The main problem with drilling first is that a small amount of copper will etch away from the inside of the pads if you're not careful.

The resulting board won't look anywhere as nice as professional quality boards, and you can't have traces as thin, but it does work and with fewer, cheaper supplies.

The toner transfer method

The toner transfer method works well for printed circuit boards that are too complex, or have physical tolerances too exacting, for hand-drawn boards, and it avoids some of the bother of photoresist methods (or the expense of sending your board to a fab house). It is also a very convenient way to make boards if you've done the board layout on a computer.

The method works by using special paper to transfer the diagram printed by a laser printer (or xerox machine) onto the copper surface. Xerox toner happens to make a reasonably good etch resist, and so you can just dunk the board into etchant at that point. Once it's etched, the toner scrubs off fairly easily.

Procedure

For this, you'll need plain copper-clad board (not coated), a xerographic printer or copier (e.g. a laser printer; inkjets won't do), some toner-transfer paper, an iron, an etching tank, and the usual tools such as a drill, saw, shear, etc.

The first step is, as always, to lay out the board. There are many programs, free and commercial, for doing this on a computer; in a pinch you could use a decent drawing or diagramming program. The end result is an image you can print that is black where you want the copper to be, and white elsewhere. The artwork has to be mirror-reversed, because of the transfer step.

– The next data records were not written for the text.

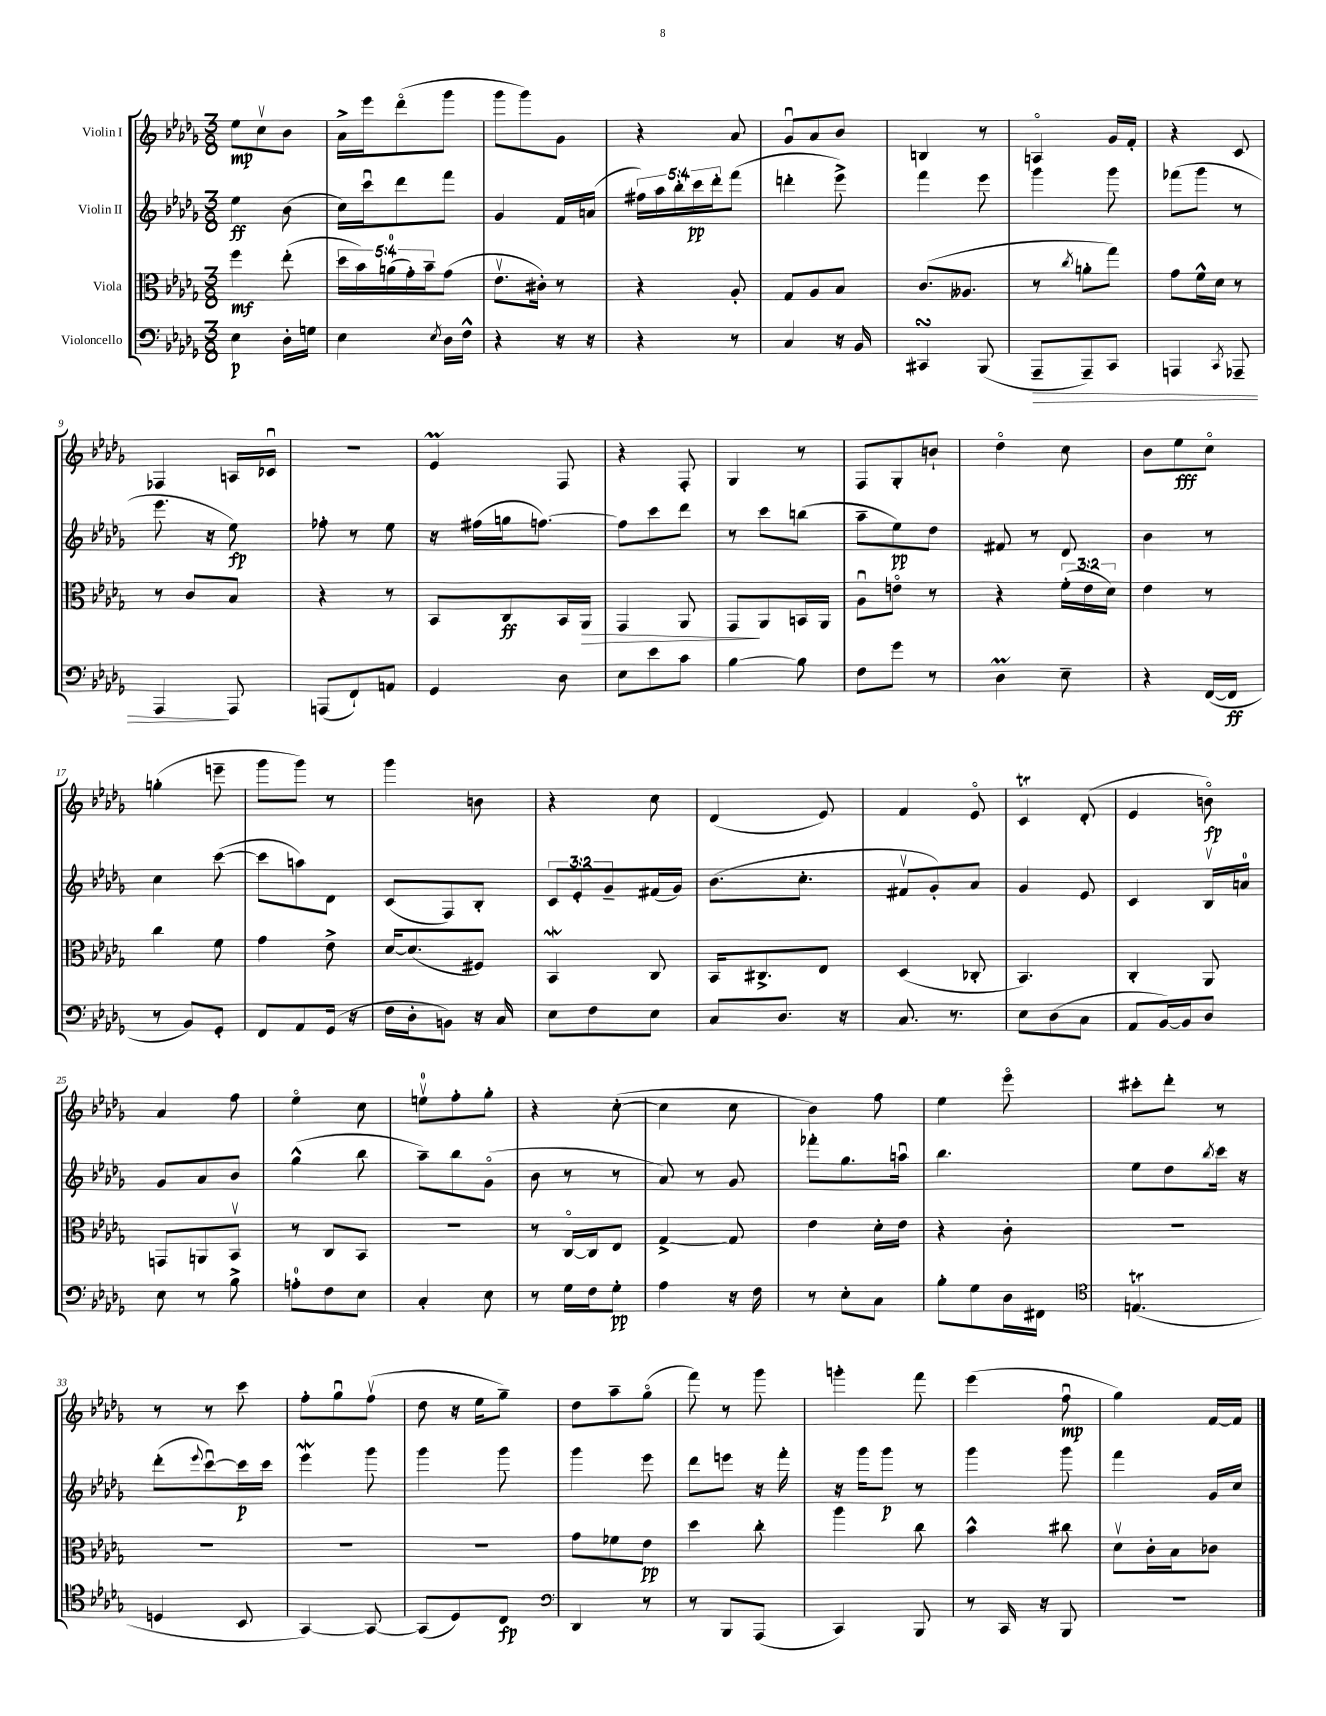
<<
\new StaffGroup <<
\new Staff = "s0" \with { instrumentName = "Violin I" } {
    \clef treble \key des \major \numericTimeSignature \time 3/8
    ees''8\mp c''8\upbow bes'8 |
    aes'16-> ees'''16 des'''8\flageolet( ges'''8 |
    ges'''8 ges'''8) ges'8 |
    r4 aes'8 |
    ges'8\downbow aes'8 bes'8 |
    b4 r8 |
    a4\flageolet ges'16 f'16-. |
    r4 c'8 |
    fes4 a16 ces'16\downbow |
    R4. |
    ees'4\prall f8 |
    r4 f8-. |
    ges4 r8 |
    f8 ges8-. b'8-! |
    des''4\flageolet c''8 |
    bes'8 ees''8\fff c''8\flageolet |
    g''4-.( e'''8-- |
    ges'''8 ges'''8) r8 |
    ges'''4 b'8 |
    r4 c''8 |
    des'4( ees'8) |
    f'4 ees'8\flageolet |
    c'4\trill des'8-.( |
    ees'4 b'8\flageolet\fp) |
    aes'4 f''8 |
    ees''4\flageolet c''8 |
    e''8-0\upbow f''8-. ges''8-. |
    r4 c''8~-.( |
    c''4 c''8 |
    bes'4) f''8 |
    ees''4 ees'''8\flageolet |
    cis'''8-. des'''8-. r8 |
    r8 r8 c'''8 |
    f''8-. ges''8\downbow f''8\upbow( |
    des''8 r16 ees''16 ges''8--) |
    des''8 aes''8-- ges''8\flageolet( |
    f'''8) r8 ges'''8 |
    g'''4-. f'''8 |
    ees'''4( f''8\downbow\mp |
    ges''4) f'16~ f'16 \bar "|." |
}
\new Staff = "s1" \with { instrumentName = "Violin II" } {
    \clef treble \key des \major \numericTimeSignature \time 3/8 \override Staff.TupletNumber.text = #tuplet-number::calc-fraction-text
    ees''4\ff bes'8( |
    c''16) c'''16\downbow des'''8 f'''8 |
    ges'4 f'16 a'16( |
    \tuplet 5/4 { fis''16) aes''16 bes''16-. c'''16\pp des'''16-. } f'''8( |
    d'''4-. ees'''8->) |
    f'''4 ees'''8 |
    ges'''4 ges'''8 |
    fes'''8( ges'''8 r8 |
    ees'''8. r16 ees''8\fp) |
    fes''8-. r8 ees''8 |
    r16 fis''16( g''16 f''8.~) |
    f''8 c'''8 des'''8 |
    r8 c'''8 b''8( |
    aes''8-- ees''8\pp) des''8 |
    fis'8 r8 des'8 |
    bes'4 r8 |
    c''4 c'''8~( |
    c'''8 a''8) des'8 |
    c'8( f8) bes8-. |
    \tuplet 3/2 { c'8 ees'8-. ges'8-- } fis'16( ges'16) |
    bes'8.( c''8.-. |
    fis'8\upbow ges'8-.) aes'8 |
    ges'4 ees'8 |
    c'4 bes16\upbow a'16-0 |
    ges'8 aes'8 bes'8 |
    ges''4-^( bes''8 |
    aes''8--) bes''8 ges'8\flageolet( |
    bes'8 r8 r8 |
    aes'8) r8 ges'8 |
    fes'''8-. ges''8. a''16\downbow |
    bes''4. |
    ees''8 des''8 \acciaccatura { bes''8 } c'''16 r16 |
    des'''8-.( \appoggiatura { ees'''8 } c'''8~\downbow) c'''16\p c'''16 |
    ees'''4\mordent ges'''8 |
    ges'''4 ges'''8 |
    ges'''4 ees'''8 |
    des'''8 e'''8 r16 f'''16-. |
    r16 ges'''16 ges'''8\p r8 |
    ges'''4 ges'''8 |
    f'''4 ges'16 c''16 \bar "|." |
}
\new Staff = "s2" \with { instrumentName = "Viola" } {
    \clef alto \key des \major \numericTimeSignature \time 3/8 \override Staff.TupletNumber.text = #tuplet-number::calc-fraction-text
    f''4\mf ees''8-.( |
    \tuplet 5/4 { des''16 bes'16) a'16-0( ges'16-.) bes'16-- } ges'8( |
    ees'8.\upbow cis'16-.) r8 |
    r4 aes8-. |
    ges8 aes8 bes8 |
    c'8.( aeses8. |
    r8 \acciaccatura { c''8 } a'8-. ges''8) |
    ges'8 f'16-^ des'16 r8 |
    r8 c'8 bes8 |
    r4 r8 |
    bes,8 c8\ff bes,16 aes,16\> |
    ges,4 aes,8 |
    ges,8\! aes,8 b,16 aes,16 |
    aes8\downbow e'8\flageolet r8 |
    r4 \tuplet 3/2 { f'16-.( ees'16 des'16) } |
    ees'4 r8 |
    c''4 f'8 |
    ges'4 ees'8-> |
    des'16~ des'8.( fis8) |
    bes,4\mordent c8 |
    bes,16 cis8.-> ees8 |
    des4( ces8-. |
    bes,4.) |
    c4-. aes,8 |
    g,8 a,8 bes,8\upbow |
    r8 c8 bes,8 |
    R4. |
    r8 c16~\flageolet c16 ees8 |
    ges4~-> ges8 |
    ees'4 des'16-. ees'16 |
    r4 c'8-. |
    R4. |
    R4. |
    R4. |
    R4. |
    ges'8 fes'8 ees'8\pp |
    des''4 c''8-. |
    aes''4 c''8 |
    bes'4-^ cis''8 |
    des'8\upbow c'16-. bes16 ces'8 \bar "|." |
}
\new Staff = "s3" \with { instrumentName = "Violoncello" } {
    \clef bass \key des \major \numericTimeSignature \time 3/8
    ees4\p des16-. g16 |
    ees4 \acciaccatura { ees8 } des16 f16-^ |
    r4 r16 r16 |
    r4 r8 |
    c4 r16 bes,16 |
    cis,4\turn bes,,8( |
    aes,,8--\> aes,,8--) c,8 |
    a,,4 \acciaccatura { c,8 } aes,,8-- |
    aes,,4\! aes,,8 |
    a,,8( f,8-!) a,8 |
    ges,4 des8 |
    ees8 ees'8 c'8 |
    bes4~ bes8 |
    f8 ges'8 r8 |
    des4\prall ees8-- |
    r4 f,16~( f,16\ff |
    r8 bes,8) ges,8-. |
    f,8 aes,8 ges,16( r16 |
    f16 des16-. b,8) r16 c16 |
    ees8 f8 ees8 |
    c8 des8. r16 |
    c8. r8. |
    ees8 des8( c8 |
    aes,8 bes,16~) bes,16 des8 |
    ees8 r8 bes8-> |
    a8-0-. f8 ees8 |
    c4-. ees8 |
    r8 ges16 f16 ges8-.\pp |
    aes4 r16 f16 |
    r8 ees8-. c8 |
    bes8-. ges8 des16 fis,16 |
    \clef tenor e4.\trill( |
    d4 bes,8 |
    ges,4~) ges,8~ |
    ges,8( des8) c8\fp |
    \clef bass des,4 r8 |
    r8 bes,,8 aes,,8( |
    c,4) bes,,8 |
    r8 c,16 r16 bes,,8 |
    R4. \bar "|." |
}
>>
>>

You print the layout onto toner-transfer paper, which is a somewhat glossy coated paper whose gloss dissolves in water. You have to use a laser printer for this. If you have another sort of printer, or if you decided to draw the layout by hand, you can use a xerox machine to copy the image onto the transfer paper. The point is that the paper works with toner, but not with other kinds of ink.

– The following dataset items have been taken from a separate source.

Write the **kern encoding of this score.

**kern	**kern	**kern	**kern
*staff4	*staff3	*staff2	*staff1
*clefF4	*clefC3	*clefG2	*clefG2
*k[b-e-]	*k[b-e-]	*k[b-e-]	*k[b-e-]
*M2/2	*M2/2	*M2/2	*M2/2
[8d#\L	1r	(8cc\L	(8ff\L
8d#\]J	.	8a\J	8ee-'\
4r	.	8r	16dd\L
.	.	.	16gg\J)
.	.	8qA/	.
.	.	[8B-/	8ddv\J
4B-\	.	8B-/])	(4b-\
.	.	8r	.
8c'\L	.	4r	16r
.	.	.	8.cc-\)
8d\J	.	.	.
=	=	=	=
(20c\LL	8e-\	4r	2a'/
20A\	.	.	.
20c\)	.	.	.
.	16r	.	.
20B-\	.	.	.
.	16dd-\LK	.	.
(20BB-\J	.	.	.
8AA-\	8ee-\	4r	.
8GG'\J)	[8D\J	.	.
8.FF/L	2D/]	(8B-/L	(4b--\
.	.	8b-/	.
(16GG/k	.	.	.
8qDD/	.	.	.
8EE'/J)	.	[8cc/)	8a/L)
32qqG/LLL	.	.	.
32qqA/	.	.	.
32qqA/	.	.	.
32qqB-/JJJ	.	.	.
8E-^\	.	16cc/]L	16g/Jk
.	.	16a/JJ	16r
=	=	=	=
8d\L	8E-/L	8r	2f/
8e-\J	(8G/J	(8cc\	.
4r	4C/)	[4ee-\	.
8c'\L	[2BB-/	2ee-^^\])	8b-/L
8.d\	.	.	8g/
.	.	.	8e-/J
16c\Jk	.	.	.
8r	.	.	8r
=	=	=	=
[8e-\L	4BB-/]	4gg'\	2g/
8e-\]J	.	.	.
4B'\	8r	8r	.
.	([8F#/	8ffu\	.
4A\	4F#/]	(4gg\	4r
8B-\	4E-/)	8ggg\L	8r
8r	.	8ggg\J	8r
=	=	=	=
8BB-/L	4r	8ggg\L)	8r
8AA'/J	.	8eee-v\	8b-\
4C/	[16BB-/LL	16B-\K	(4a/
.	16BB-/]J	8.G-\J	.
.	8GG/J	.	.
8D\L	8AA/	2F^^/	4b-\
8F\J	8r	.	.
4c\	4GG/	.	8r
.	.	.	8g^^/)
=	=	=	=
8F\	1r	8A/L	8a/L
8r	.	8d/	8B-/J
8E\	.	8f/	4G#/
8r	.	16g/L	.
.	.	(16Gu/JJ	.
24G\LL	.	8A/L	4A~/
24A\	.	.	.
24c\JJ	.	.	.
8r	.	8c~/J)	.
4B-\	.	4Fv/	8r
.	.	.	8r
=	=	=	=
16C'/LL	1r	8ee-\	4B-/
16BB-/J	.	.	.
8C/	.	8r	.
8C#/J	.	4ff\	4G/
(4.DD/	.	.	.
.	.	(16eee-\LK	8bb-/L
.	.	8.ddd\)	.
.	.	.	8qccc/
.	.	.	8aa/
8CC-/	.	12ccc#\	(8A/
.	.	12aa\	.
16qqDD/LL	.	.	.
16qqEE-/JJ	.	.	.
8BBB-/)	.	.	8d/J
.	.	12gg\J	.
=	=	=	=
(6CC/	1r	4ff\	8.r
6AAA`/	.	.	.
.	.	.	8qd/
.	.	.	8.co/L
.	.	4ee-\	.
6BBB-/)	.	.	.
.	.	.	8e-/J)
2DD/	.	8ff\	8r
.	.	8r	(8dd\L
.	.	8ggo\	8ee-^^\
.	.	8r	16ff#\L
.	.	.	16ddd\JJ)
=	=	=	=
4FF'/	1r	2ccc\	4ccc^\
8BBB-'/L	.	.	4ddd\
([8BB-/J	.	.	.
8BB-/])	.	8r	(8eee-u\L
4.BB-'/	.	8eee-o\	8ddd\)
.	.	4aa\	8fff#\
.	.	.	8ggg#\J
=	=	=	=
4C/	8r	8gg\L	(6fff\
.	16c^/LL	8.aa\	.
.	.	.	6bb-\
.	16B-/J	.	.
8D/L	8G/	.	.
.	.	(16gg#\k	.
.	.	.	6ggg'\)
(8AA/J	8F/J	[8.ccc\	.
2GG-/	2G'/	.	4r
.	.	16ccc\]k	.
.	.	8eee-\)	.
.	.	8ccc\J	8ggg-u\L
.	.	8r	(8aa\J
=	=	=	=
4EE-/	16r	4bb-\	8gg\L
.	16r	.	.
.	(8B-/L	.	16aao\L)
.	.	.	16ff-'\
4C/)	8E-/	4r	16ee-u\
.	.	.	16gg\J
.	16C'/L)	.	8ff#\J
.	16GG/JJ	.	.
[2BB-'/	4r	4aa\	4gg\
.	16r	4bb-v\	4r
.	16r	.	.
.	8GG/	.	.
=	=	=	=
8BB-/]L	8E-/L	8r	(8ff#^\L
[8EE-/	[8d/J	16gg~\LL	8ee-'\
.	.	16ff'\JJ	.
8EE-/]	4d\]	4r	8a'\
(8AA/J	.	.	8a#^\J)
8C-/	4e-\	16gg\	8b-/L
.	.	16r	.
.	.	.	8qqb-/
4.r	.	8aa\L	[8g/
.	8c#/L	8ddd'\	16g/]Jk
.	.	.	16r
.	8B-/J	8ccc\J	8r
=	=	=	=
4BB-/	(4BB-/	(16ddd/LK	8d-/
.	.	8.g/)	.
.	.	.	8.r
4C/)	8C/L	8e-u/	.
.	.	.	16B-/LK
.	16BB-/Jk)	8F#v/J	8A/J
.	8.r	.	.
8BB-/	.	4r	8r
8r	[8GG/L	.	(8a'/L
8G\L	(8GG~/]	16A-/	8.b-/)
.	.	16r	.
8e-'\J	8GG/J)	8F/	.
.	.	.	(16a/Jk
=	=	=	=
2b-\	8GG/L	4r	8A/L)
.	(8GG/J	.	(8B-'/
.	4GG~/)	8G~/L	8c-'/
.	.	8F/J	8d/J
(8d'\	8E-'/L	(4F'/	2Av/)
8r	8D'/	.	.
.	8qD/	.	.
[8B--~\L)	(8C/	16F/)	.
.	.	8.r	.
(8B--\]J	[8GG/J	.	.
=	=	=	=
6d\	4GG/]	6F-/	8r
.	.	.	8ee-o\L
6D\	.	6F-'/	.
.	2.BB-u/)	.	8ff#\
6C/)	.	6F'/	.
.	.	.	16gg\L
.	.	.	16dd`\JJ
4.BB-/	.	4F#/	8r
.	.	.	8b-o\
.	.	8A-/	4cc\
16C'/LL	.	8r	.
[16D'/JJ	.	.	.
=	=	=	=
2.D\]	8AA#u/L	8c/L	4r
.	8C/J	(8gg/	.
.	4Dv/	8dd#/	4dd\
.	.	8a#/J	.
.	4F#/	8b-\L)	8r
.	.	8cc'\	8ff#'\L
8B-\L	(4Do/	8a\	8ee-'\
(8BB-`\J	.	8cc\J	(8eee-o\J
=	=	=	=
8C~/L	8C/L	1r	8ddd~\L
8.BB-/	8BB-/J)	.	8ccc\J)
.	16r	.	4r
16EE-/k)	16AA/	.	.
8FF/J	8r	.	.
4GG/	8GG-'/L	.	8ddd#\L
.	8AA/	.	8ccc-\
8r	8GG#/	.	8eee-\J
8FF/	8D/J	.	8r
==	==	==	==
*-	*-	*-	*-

Transferring the toner to the board is the tricky part. First clean and dry the board as described elsewhere in this node: it should be a bright pink color. Place the board, then the paper (aligned so that the artwork matches up with the board), then a thin towel or a napkin. Take a hot clothes iron — no steam! — and press it against this stack for a while. It will take a small amount of practice to learn how long to do this, how hard to press, how to do it without smudging the transfer, etc. 45 seconds is about right.

Once this is done, dunk the board and the paper (which will now be stuck to the board) into some water and wait. Eventually the paper will curl away from the board, leaving the diagram on the board. (If you've ever made kit models with decals, the process is similar.) Take the board out and dry it gently. Touch up any gaps or pinholes using a resist pen.

From this point, the toner transfer method is the same as the others: etch with ferric chloride or ammonium persulfate, wash thoroughly and scrub the toner off with steel wool, drill and cut if needed, and populate it.

Details and Asides

Cleaning the board can be done with fine steel wool without any solvents more noxious than isopropyl alcohol. Clean copper is very light in color, almost salmon pink. It oxidizes in air, so clean it shortly before you use it.

The boards made using this method are good enough to use surface-mount packages such as SOIC or 0604 discretes. (You could probably go even smaller, if you're careful.) For some circuits — especially if you can use surface-mount parts to avoid having to drill holes — it's actually faster to make a board than it is to wire it up using normal prototyping techniques. And the final product is much nicer, smaller, and more rugged.